| PROBLEM TO WORK ON |
Please extract, word for word, the passage of the Quant_Model_Testbench page between "Development of Quant_Model_Testbench by Joel OpokuDevelopment" and "any structured dataset.", inclusive.

| DOCUMENT TEXT |

- - - -

Development of Quant_Model_Testbench by Joel OpokuDevelopment of Quant_Model_Testbench by Joel Opoku

Development of Quant_Model_Testbench

Joel Opoku

Joel Opoku

Quant_Model_Testbench

Quant_Model_Testbench is a lightweight experimentation framework for systematically evaluating machine learning models across feature subsets and hyperparameter combinations.
Instead of manually trying different model configurations, the testbench automates experiment generation, execution, and logging. Results are stored incrementally so experiments can be analyzed later and promising configurations can be refined through deeper searches.
The repository currently demonstrates the framework using the Titanic survival prediction dataset, but the testbench itself is dataset-agnostic and can be applied to any structured dataset.

Motivation

Machine learning experimentation often becomes disorganized:
repeated manual testing
inconsistent experiment tracking
hyperparameter tuning done ad-hoc
results scattered across notebooks
Quant_Model_Testbench addresses this by providing a simple system that:
enumerates feature combinations
tests hyperparameter grids
logs structured experiment results
supports iterative model refinement
The goal is to make model experimentation systematic, reproducible, and analyzable.

Core Idea

The testbench explores model performance along two primary axes.

Feature Subsets

Different combinations of dataset features are tested to determine which subsets contain the strongest predictive signal.
Example feature combinations:
[Pclass, Sex]

[Pclass, Sex, Fare]

[Sex, Age, Fare, Parch]

Hyperparameter Combinations

Each model is evaluated across different hyperparameter settings.
Example:
RandomForestClassifier
├── n_estimators = [10, 50, 100]
├── criterion = [gini, entropy]
Together these generate many experiment configurations which the testbench evaluates automatically.

Architecture Overview

The system separates dataset handling, feature exploration, model execution, and experiment logging.
                     ┌────────────────────┐
│ Input Dataset │
│ (CSV / Pandas) │
└─────────┬──────────┘


┌────────────────────┐
│ Feature Pool │
│ Feature Subsetting │
└─────────┬──────────┘


┌────────────────────┐
│ Model Testbench │
│ Experiment Engine │
└─────────┬──────────┘

┌──────────────┴──────────────┐
▼ ▼
Hyperparameter Generator Model Execution
(grid / combos) (sklearn models)

- - - -

| EXCERPTED RECORDS |
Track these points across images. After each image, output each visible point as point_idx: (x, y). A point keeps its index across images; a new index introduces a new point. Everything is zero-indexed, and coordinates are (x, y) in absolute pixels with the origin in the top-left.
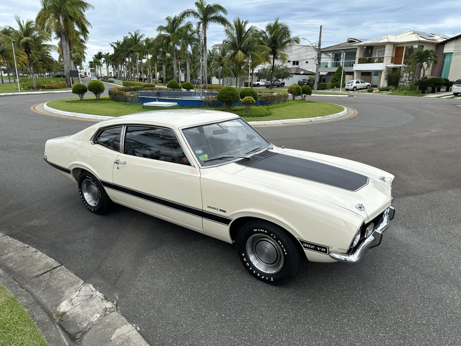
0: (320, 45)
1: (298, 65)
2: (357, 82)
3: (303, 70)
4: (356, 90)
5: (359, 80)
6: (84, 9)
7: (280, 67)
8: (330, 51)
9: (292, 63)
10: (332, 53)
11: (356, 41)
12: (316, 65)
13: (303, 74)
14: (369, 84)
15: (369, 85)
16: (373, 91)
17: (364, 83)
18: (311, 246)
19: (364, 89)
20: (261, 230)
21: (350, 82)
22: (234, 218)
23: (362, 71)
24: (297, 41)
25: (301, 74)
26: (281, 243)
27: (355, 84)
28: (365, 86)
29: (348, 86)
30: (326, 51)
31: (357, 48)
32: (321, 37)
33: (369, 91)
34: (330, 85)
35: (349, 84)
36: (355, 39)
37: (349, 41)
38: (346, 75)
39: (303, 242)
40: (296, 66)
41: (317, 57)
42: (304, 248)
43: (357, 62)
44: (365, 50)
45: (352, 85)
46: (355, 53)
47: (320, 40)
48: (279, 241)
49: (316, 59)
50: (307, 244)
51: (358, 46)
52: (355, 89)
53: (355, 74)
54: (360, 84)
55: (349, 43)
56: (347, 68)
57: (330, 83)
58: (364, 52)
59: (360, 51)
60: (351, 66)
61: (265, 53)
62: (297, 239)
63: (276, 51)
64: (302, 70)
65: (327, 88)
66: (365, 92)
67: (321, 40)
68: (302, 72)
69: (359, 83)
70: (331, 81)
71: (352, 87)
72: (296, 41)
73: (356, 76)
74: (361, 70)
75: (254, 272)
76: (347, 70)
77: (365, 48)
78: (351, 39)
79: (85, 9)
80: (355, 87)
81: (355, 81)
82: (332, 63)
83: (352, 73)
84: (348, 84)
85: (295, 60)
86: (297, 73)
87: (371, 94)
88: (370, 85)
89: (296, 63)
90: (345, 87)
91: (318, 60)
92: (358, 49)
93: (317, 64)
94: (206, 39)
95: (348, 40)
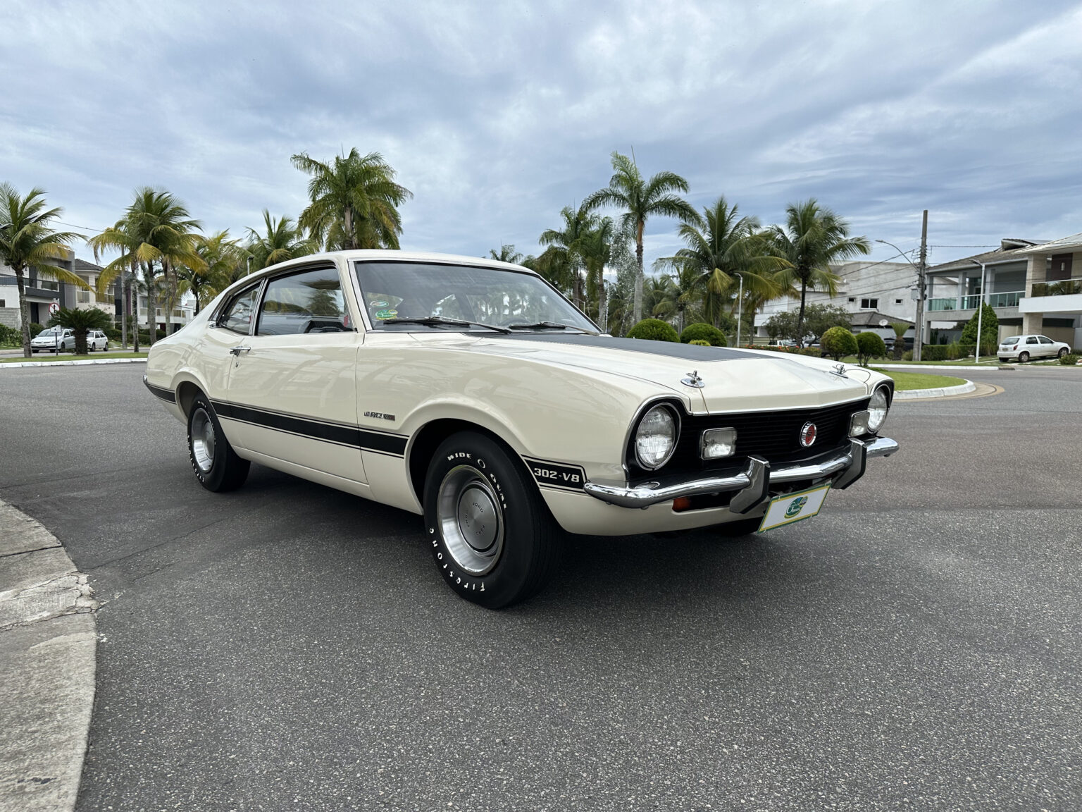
0: (923, 255)
1: (876, 307)
2: (1031, 341)
3: (888, 316)
4: (1029, 361)
5: (1037, 336)
6: (396, 200)
7: (825, 310)
8: (954, 272)
9: (859, 303)
10: (961, 276)
11: (1025, 244)
12: (916, 303)
13: (887, 327)
14: (1065, 345)
15: (1065, 349)
16: (1076, 361)
17: (1052, 343)
18: (550, 474)
19: (1051, 358)
20: (460, 454)
21: (1011, 341)
22: (410, 433)
23: (1045, 316)
24: (863, 247)
25: (882, 327)
26: (495, 480)
27: (1023, 346)
28: (1055, 352)
29: (1005, 350)
30: (944, 273)
31: (1026, 261)
32: (925, 236)
33: (1063, 363)
34: (956, 350)
35: (1008, 346)
36: (1023, 241)
37: (1006, 245)
38: (999, 326)
39: (533, 465)
40: (869, 310)
41: (917, 282)
42: (538, 483)
43: (1030, 294)
44: (1050, 266)
45: (1015, 348)
46: (1024, 273)
47: (924, 245)
48: (492, 476)
49: (915, 287)
50: (542, 466)
51: (1030, 254)
52: (1024, 358)
53: (1026, 324)
54: (1040, 345)
55: (1005, 252)
56: (1004, 310)
57: (956, 346)
58: (1048, 270)
59: (1034, 267)
60: (1014, 305)
61: (782, 275)
62: (522, 457)
63: (809, 270)
64: (885, 317)
65: (949, 356)
66: (1055, 365)
67: (927, 244)
68: (884, 323)
69: (1037, 343)
70: (961, 341)
71: (1016, 353)
72: (859, 246)
73: (1029, 328)
74: (1041, 314)
75: (451, 576)
76: (1005, 315)
77: (1050, 259)
78: (1013, 240)
79: (398, 201)
80: (1027, 353)
81: (1024, 339)
82: (963, 299)
83: (1017, 322)
84: (1004, 346)
85: (870, 297)
86: (869, 324)
87: (1069, 368)
88: (1069, 348)
89: (870, 303)
90: (998, 352)
91: (919, 290)
92: (1029, 263)
93: (919, 298)
94: (642, 250)
95: (1003, 243)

- - - -

| ANSWER FOR THE TASK |
Development of Quant_Model_Testbench by Joel OpokuDevelopment of Quant_Model_Testbench by Joel Opoku

Development of Quant_Model_Testbench

Joel Opoku

Joel Opoku

Quant_Model_Testbench

Quant_Model_Testbench is a lightweight experimentation framework for systematically evaluating machine learning models across feature subsets and hyperparameter combinations.
Instead of manually trying different model configurations, the testbench automates experiment generation, execution, and logging. Results are stored incrementally so experiments can be analyzed later and promising configurations can be refined through deeper searches.
The repository currently demonstrates the framework using the Titanic survival prediction dataset, but the testbench itself is dataset-agnostic and can be applied to any structured dataset.